I eat a lot of yogurt, so I am excited that this is one more staple that I do not have to purchase from the grocery store. Yes, I have to buy the milk…but I am still proud that I can now make this in my own kitchen, instead of paying someone in Oregon to do it for me. (the brand I was buying before was from OR; I won’t go into that carbon footprint).
1/2 gallon organic whole milk yogurt
1/2 cup of plain whole milk yogurt or 10 grams of yogurt culture starter
1/3 – 1/2 cup powdered dry organic milk
crockpot (with removable insert is best, not the older one-piece deals)
thermometer (candy or dairy variety works fine, meat thermometer will not suffice)
Pour 1/2 gallon (8 cups) of milk into crockpot. Set on low for 2.5 hours. Remove from heating element and set the insert/pot itself into a sink of cold water so that the water level is about equal with the milk level. Put the thermometer in there, and kind of stir the milk around until is just above 110 degrees F. Remove from cold water bath.

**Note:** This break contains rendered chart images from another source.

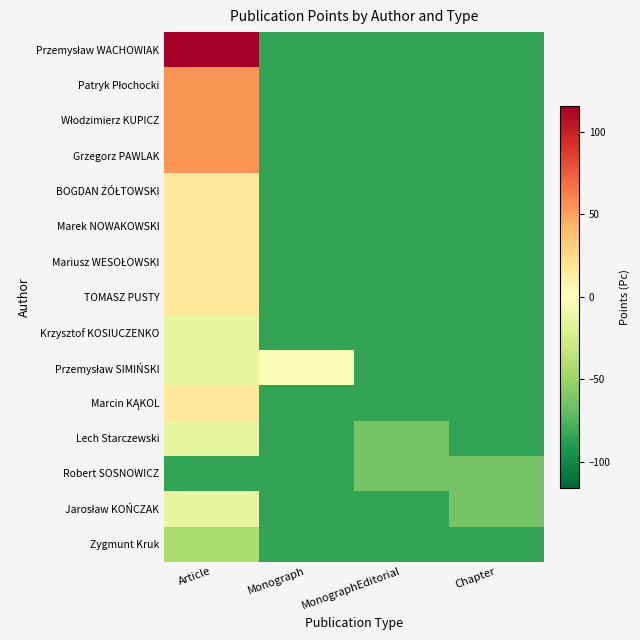

What is the total value across all series at Monograph?

-1183.2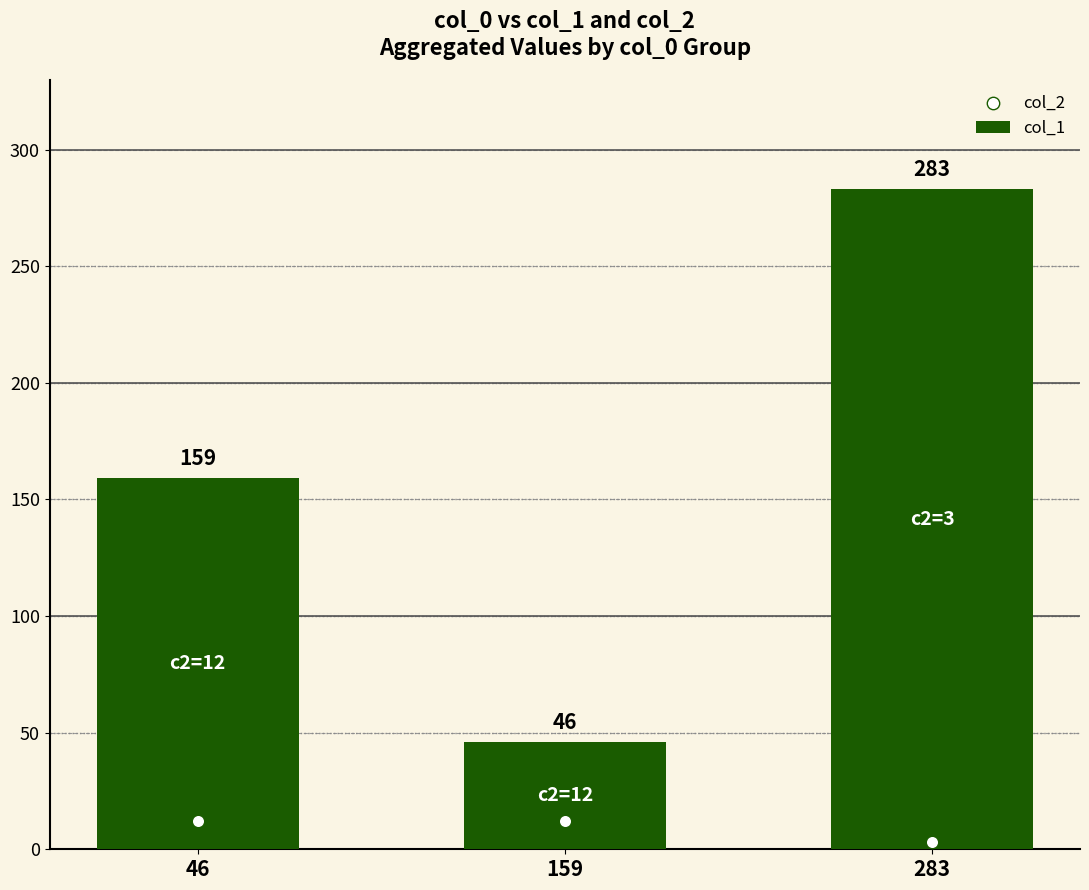

At which category is the sum across all series the highest?

283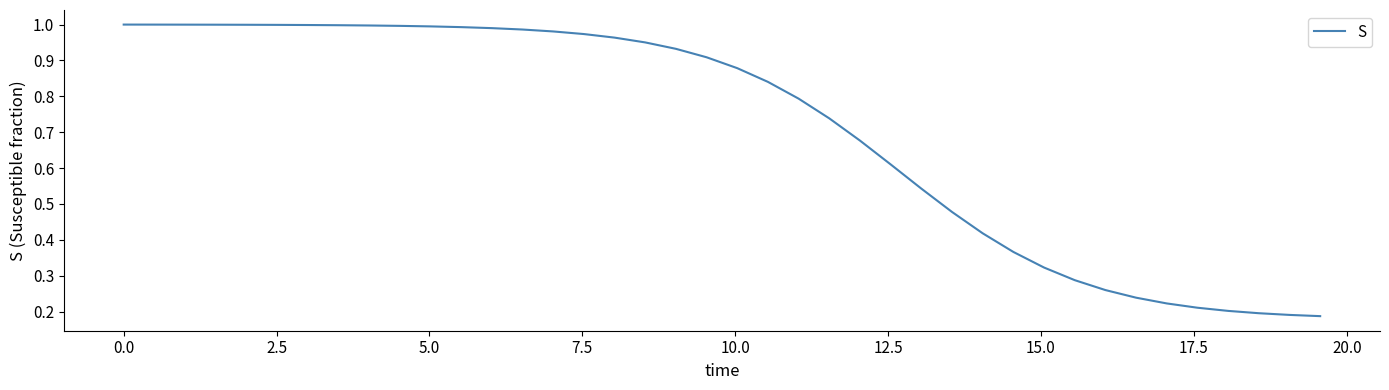

True or false: there are more than 0 points higher than both neighbors.

False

Remove about 2 cups of the warmed milk and add the starter and milk powder to that. Whisk to combine thoroughly. Add back into the rest of the milk and stir to combine. Quickly pour into yogotherm, put the lid on, put it in the little yogotherm incubator, and leave it on the counter for 12 hours. Take the container out to the incubator, and put it in the fridge for about 6 hours before serving; 12 is best.
I usually make my yogurt in the evening after dinner so that I can put it in the fridge in the morning, and it is ready for breakfast the following day.
I would like to add that the yogotherm makes life much easier, but it is not neccessary. The goal of incubation is basically to have the yogurt rest undisturbed and unjostled at 100 degrees F for 12 hours. If you have a gas stove, the pilot light is usually enough to maintain that temperature and you can just put the yogurt mixture into quart Mason jars and leave it there. Some people set it on a heating pad, wrapped in a towel or blanket. You might have to experiment a few times to see what works for you.